Cometió un asesinato y no le pillarondijo Mick Cómo se las arregló - фото 40

Cometió un asesinato y no le pillaron-dijo Mick.

– ¿Cómo se las arregló? -pregunté.

– Porque si dos carceleros dicen que ha pasado, es que ha pasado -respondió Mick-, y ningún preso dirá lo contrario. ¿Comprendido?

– No, no lo comprendo -admití.

– Entonces tendré que explicártelo, ¿eh?-dijo Mick-. Hay una regla de oro entre los presos: nunca te acuestes con la fulana de un colega mientras está encerrado. Forma parte del código.

– Eso puede ser un poco duro para una chica joven cuyo novio ha sido condenado a una pena larga, porque la estás condenando al mismo número de años sin sexo.

– Esa no es la cuestión -replicó Mick-porque Pete dejó bien claro a Karen que la esperaría.

– Pero no iba a ir a ningún sitio durante los siguientes seis años -protesté.

– No lo entiendes, Jeff. Es el código y, para ser justo con la fulana, Karen se portó de maravilla durante los seis primeros meses, pero después se descarrió. La verdad es -prosiguió Mick- que Brian, el mejor amigo de Pete, ya se había acostado con Karen, pero eso fue antes de que se convirtiera en la chica de Pete, porque los tres habían ido juntos al instituto. Pero eso no cuenta, porque Karen dejó de follar con otros cuando se fue a vivir con Pete. ¿Comprendido?

– Creo que sí -dije.

– Ten en cuenta que la regla no se aplica a Pete porque es un hombre. Es una cuestión de lógica, porque los hombres son diferentes. Somos leones, y ellas, corderos.
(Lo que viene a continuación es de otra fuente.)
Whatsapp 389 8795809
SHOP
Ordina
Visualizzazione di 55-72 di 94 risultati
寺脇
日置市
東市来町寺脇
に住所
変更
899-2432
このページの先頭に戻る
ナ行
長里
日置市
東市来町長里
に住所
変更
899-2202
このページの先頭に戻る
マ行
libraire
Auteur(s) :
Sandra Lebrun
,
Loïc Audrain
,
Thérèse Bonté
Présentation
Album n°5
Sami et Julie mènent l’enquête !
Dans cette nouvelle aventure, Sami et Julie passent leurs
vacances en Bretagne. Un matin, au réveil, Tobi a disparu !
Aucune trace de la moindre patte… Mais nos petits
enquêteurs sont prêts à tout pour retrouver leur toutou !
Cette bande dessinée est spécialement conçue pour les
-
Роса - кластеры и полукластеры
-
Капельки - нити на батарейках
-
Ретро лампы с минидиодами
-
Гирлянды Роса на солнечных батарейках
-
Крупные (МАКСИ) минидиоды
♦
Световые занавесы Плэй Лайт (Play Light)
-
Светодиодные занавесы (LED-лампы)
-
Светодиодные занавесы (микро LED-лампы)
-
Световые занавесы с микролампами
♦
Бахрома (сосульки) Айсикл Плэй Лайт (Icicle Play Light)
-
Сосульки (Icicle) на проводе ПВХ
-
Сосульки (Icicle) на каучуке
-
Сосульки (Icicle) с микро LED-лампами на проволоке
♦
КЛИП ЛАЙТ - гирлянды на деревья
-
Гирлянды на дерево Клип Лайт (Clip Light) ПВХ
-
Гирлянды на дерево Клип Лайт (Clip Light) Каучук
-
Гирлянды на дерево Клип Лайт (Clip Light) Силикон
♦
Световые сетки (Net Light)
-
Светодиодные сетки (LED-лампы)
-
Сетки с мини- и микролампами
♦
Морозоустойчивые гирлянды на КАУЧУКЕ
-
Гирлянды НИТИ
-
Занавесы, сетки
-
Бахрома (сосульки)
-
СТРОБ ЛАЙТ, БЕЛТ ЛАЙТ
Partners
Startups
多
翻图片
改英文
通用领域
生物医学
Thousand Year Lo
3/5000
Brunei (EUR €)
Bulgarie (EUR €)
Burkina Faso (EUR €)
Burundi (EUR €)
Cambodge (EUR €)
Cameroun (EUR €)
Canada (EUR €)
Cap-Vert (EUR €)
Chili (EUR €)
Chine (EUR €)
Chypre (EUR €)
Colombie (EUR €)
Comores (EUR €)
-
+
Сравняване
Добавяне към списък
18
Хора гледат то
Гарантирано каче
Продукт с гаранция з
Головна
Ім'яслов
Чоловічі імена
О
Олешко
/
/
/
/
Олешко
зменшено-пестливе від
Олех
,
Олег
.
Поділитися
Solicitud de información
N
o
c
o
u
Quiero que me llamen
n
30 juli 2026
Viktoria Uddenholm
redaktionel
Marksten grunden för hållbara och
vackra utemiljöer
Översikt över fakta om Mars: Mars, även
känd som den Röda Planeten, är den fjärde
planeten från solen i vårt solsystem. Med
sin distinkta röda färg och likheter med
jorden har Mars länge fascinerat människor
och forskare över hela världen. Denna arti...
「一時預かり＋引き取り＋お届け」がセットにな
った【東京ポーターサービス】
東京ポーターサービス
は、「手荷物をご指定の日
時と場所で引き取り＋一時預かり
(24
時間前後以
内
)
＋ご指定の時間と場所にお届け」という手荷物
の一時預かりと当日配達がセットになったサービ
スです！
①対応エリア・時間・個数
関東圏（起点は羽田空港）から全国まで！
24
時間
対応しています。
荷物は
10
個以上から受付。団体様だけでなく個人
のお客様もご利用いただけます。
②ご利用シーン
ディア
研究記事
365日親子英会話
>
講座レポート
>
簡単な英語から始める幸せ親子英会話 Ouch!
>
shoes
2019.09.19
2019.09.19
«Leonas» me habría parecido más apropiado. Sin embargo, confieso que no expresé mi opinión en aquel momento.

– De todos modos -continuó Mick-, el código es muy claro: nadie se acuesta con la fulana de un colega mientras está encerrado.

Dejé la pluma y continué escuchando el Evangelio según San Mick, otro ladrón que entraba y salía de la cárcel como si el edificio tuviera puertas giratorias. Desistí de escribir mi diario. No cabía duda de que Mick estaba lanzado y nada iba a detenerle. Yo no, desde luego. Como la puerta estaba cerrada con llave y no podía escapar, decidí tomar nota de sus palabras. Pero antes les pondré en antecedentes.

Mick Boyle era mi compañero de celda en Lincoln, donde cumplía su novena condena de los últimos diecisiete años, todas por robo.

– Puede que sea un blandengue -proclamó-, pero no tolero la violencia. No la apruebo -añadió, con la clara intención de demostrar su superioridad moral. Me contó que tenía seis hijos, que él supiera, de cinco mujeres diferentes, pero apenas mantenía contacto con ellos. Debí de mostrar sorpresa, porque añadió-: No te preocupes, Jeff, los servicios sociales cuidan de todos ellos.

»Si quieres una chica -continuó Mick-, hay bastantes por ahí sin necesidad de que te acuestes con la fulana de tu mejor amigo. Al fin y al cabo, la mayoría de nosotros no paramos de entrar y salir, entrar y salir -repitió, y rió de su propio chiste.